(Passage shown Opens)
The elements available to build submodels formulas are 'age' and 'year', which can be used to build models with different structures.
In \R's linear modelling language, a constant model is coded as \code{\midtilde 1}, while a slope over time would simply be \code{\midtilde year}, a smoother over time \code{\midtilde s(year, k=10)}, a model with a coefficient for each year (also called dummy variables) would be \code{\midtilde factor(year)}. Transformations of the variables are as usual, e.g. \code{\midtilde sqrt(year)}, etc; while combinations of all the above can be done non-convergence will limit the possibilities.
Using the $F$ submodel as example the following specifies the models described in the previous paragraph:
<<fund_forms, fig.cap="Example of fundamental R formulas">>=
# models
m1 <- ~1
m2 <- ~ year
m3 <- ~ s(year, k=10)
m4 <- ~ factor(year)
m5 <- ~ sqrt(year)
# fits
fit1 <- sca(ple4, ple4.indices, fmodel=m1, fit="MP")
fit2 <- sca(ple4, ple4.indices, fmodel=m2, fit="MP")
fit3 <- sca(ple4, ple4.indices, fmodel=m3, fit="MP")
fit4 <- sca(ple4, ple4.indices, fmodel=m4, fit="MP")
fit5 <- sca(ple4, ple4.indices, fmodel=m5, fit="MP")
# plot
lst <- FLStocks(constant=ple4+fit1, linear=ple4+fit2, smooth=ple4+fit3, factor=ple4+fit4, sqrt=ple4+fit5)
lst <- lapply(lst, fbar)
lgnd <- list(points=FALSE, lines=TRUE, space='right')
xyplot(data~year, groups=qname, lst, auto.key=lgnd, type='l', ylab='fishing mortality')
(Passage shown Closes)
(Extracted entries Opens)
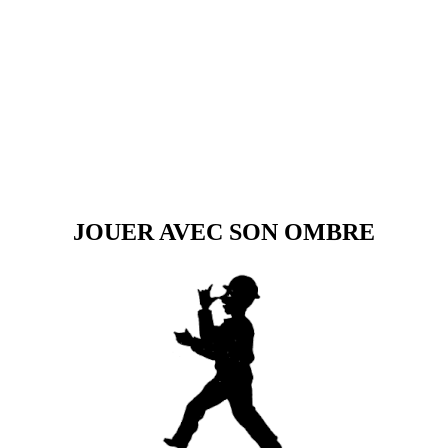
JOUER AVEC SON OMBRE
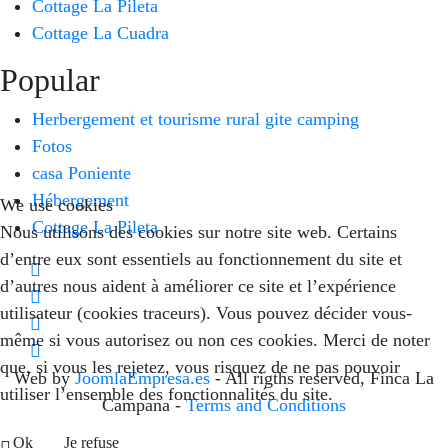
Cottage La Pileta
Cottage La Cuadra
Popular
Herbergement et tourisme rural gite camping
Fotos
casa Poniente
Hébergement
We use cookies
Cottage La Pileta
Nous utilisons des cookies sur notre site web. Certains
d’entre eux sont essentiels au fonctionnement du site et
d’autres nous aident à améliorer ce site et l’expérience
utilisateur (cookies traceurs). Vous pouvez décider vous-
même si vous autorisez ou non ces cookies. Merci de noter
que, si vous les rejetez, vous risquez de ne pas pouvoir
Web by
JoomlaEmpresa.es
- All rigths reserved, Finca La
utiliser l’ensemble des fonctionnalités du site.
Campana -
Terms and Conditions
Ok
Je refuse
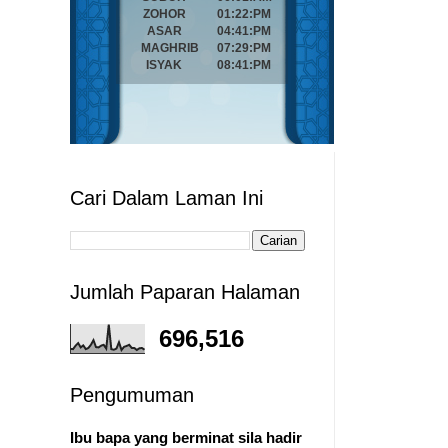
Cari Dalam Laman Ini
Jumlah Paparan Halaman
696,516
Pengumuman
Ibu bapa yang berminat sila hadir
(Extracted entries Closes)
(Extracted entries Opens)
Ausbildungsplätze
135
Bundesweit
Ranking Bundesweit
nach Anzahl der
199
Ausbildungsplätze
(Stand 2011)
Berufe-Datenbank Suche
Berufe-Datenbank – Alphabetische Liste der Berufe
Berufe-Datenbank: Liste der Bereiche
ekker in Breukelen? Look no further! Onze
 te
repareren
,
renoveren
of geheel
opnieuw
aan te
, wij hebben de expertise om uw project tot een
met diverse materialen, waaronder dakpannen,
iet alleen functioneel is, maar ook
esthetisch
(Extracted entries Closes)
# [About this task]
Copy the passage on R model formulas from "In \R's linear" up to and including "<- ~ factor(year)", swapping "smoother" for "spline". The material is separate from the passage on R model formulas.

# [Written solution]
In \R's linear modelling language, a constant model is coded as \code{\midtilde 1}, while a slope over time would simply be \code{\midtilde year}, a spline over time \code{\midtilde s(year, k=10)}, a model with a coefficient for each year (also called dummy variables) would be \code{\midtilde factor(year)}. Transformations of the variables are as usual, e.g. \code{\midtilde sqrt(year)}, etc; while combinations of all the above can be done non-convergence will limit the possibilities.
Using the $F$ submodel as example the following specifies the models described in the previous paragraph:
<<fund_forms, fig.cap="Example of fundamental R formulas">>=
# models
m1 <- ~1
m2 <- ~ year
m3 <- ~ s(year, k=10)
m4 <- ~ factor(year)